What’s been very little talked about in the media is how the decision over who gets to be First Minister shifted from a broad vote amongst those with larger of the two community designations to largest party came about in the melee that was the post St Andrew’s Agreement negotiations.

Ulster Unionists have tended to pin the blame on the DUP, because they (and not the abstaining Sinn Fein MPs) voted (correction: in fact they did not vote for it, they abstained) for it in the House of Commons in Westminster.

In reality it is more likely to have been the product of a side deal between Sinn Fein and Tony Blair (possibly as compensation for having to swallow the bitter pill of letting the DUP decide when Policing and Justice powers would be devolved to Stormont from Westminster).

This fits with the scenario from earlier this year, as Mark Devenport has already pointed out on his blog, where Sinn Fein alone voted against any amendment of legislation that enhances their position as chiefest party for Nationalists.

So Tom Elliott’s protest against Martin McGuinness as First Minister, for what still remains a minority political interest in Northern Ireland, is at least a rational response to a situation in which he and his party are being slowly (and, more importantly, constructively) painted out of history.

The SDLP on the other hand have chosen to ignore the problem and play the best hand they can muster. It remains to be seen whether the conditions of Fermanagh South Tyrone assert themselves in a race that, on the doorsteps at least, will be about whether Martin gets to drop the small ‘d’ deputy’s job, in favour of the big one.

You’ll notice that there is little talk about designation (which by MLA can declare themselves nationalist or unionist) these days. It still exists de jure because, in theory, contentious matters can be put to the Assembly for a cross community vote.

De facto however, most such matters are resolved (or unresolved) at OFMdFM level, and the Assembly are rarely bothered. In other words it no longer has any practical ‘constitutional’ import.

Though you won’t hear it on the airwaves or on the posters, what matters now is which party (rather than ‘community’) has the biggest voting bloc.

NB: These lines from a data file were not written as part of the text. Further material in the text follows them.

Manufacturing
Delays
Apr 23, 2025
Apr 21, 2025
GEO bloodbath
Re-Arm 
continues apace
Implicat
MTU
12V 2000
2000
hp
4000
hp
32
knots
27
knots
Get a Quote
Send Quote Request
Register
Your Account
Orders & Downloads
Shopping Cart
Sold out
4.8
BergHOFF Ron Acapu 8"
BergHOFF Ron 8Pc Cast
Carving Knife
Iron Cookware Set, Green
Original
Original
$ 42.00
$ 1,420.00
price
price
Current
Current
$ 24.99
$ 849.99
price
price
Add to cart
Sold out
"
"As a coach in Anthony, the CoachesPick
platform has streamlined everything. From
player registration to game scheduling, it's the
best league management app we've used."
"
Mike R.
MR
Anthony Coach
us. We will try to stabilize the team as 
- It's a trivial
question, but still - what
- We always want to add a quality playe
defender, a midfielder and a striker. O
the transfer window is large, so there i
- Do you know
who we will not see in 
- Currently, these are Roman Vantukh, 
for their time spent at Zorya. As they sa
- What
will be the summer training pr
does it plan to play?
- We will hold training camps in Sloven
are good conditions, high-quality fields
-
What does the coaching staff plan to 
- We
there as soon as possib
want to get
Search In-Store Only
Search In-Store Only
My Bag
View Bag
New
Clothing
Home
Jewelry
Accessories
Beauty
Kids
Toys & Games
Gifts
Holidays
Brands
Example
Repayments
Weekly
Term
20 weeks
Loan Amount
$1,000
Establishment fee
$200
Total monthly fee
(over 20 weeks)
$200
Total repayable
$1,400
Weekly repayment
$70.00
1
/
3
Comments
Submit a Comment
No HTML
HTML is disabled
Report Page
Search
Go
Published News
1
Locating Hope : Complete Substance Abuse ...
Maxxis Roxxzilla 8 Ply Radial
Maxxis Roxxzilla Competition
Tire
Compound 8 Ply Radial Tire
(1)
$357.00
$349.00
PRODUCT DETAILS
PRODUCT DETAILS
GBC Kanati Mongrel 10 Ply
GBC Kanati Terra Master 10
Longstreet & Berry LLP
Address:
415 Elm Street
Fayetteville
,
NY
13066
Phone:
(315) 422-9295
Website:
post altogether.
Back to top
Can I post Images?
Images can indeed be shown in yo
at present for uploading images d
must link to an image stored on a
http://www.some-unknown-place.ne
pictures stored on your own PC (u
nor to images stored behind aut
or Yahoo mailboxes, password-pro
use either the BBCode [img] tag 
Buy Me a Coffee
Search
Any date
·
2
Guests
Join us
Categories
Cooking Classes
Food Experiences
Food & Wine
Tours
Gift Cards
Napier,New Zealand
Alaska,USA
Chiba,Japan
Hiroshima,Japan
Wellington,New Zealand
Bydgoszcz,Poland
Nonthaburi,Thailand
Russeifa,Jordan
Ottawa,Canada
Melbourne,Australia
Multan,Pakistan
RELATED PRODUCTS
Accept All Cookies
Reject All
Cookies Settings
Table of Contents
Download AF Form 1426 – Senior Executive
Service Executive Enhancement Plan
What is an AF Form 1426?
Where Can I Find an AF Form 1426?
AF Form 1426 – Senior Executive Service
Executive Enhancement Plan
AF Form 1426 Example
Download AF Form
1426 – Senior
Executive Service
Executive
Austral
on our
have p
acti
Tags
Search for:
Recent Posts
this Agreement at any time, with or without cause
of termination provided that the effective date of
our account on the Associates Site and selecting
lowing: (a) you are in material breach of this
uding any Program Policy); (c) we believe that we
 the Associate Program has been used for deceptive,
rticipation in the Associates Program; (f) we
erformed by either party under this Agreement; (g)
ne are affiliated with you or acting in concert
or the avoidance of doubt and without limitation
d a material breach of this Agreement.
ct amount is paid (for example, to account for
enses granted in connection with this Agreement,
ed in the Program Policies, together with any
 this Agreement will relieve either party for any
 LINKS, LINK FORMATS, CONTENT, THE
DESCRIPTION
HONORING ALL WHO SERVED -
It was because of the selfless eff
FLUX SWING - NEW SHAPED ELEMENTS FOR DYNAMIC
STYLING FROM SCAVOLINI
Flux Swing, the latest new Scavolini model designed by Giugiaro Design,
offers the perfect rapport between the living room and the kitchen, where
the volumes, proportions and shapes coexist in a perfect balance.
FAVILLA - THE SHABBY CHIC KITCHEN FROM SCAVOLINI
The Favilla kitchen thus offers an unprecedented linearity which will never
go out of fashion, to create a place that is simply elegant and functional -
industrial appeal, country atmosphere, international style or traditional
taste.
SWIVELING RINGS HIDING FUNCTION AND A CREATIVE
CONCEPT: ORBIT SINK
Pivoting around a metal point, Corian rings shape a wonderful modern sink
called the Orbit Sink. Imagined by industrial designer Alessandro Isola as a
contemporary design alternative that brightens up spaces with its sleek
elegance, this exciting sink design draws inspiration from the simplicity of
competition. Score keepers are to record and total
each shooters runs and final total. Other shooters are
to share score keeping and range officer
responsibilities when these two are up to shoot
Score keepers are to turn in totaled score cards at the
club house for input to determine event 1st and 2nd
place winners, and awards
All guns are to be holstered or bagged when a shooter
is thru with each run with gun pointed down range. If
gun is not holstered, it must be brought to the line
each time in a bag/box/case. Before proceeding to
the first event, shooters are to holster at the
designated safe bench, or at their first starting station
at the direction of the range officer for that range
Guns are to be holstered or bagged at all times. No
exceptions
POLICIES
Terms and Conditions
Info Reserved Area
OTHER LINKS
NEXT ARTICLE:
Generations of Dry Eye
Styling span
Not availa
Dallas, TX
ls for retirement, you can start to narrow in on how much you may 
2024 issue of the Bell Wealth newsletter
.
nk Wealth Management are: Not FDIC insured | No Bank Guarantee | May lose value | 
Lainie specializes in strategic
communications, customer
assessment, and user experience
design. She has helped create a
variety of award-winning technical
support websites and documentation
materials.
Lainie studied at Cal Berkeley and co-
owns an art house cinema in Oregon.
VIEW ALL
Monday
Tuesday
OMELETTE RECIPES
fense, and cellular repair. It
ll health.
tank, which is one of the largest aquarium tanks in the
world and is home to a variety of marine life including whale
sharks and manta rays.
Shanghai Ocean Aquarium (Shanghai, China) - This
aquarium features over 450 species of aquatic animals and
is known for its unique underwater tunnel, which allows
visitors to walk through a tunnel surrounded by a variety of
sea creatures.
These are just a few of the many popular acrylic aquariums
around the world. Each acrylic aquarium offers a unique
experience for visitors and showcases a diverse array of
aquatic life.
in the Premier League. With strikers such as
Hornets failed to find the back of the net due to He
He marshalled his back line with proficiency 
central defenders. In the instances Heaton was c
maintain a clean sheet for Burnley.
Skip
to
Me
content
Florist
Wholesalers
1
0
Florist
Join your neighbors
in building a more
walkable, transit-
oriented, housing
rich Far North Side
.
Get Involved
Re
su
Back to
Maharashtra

It ain’t pretty. And it ain’t classical democracy. But it’s a game for both sides to play (which is presumably why the DUP does not protest too much). Whilst Martin McGuinness may never make it all the way across, as a vote motivator it should be good for a few election cycles yet.

On the positive side, it may also provide enough stability for long enough to actually get some business done, not least some of the reforms that might make what we have in embryo work in a more functional way.

In the short term leaves little to play for those who set themselves up in opposition (at least at election time; for the rest of the political cycle all of our parties here are tied to the self same programme of government document) to Northern Ireland’s two hegemonic parties.

Protesting what’s already a fete accompli is one option (and how’s that working out for ya Tom?). Ignoring the problem is another. But neither strategy is going to change the broad momentum of politics in Northern Ireland, I suspect, for some time to come.

The danger for the incumbents is that such hollowing out of public institutions will lead to poor decisions (or terminal indecision), and the electorate, like Mark Langhammer’s proverbial middle class, decide to go off to play golf (or something altogether more sinister) instead.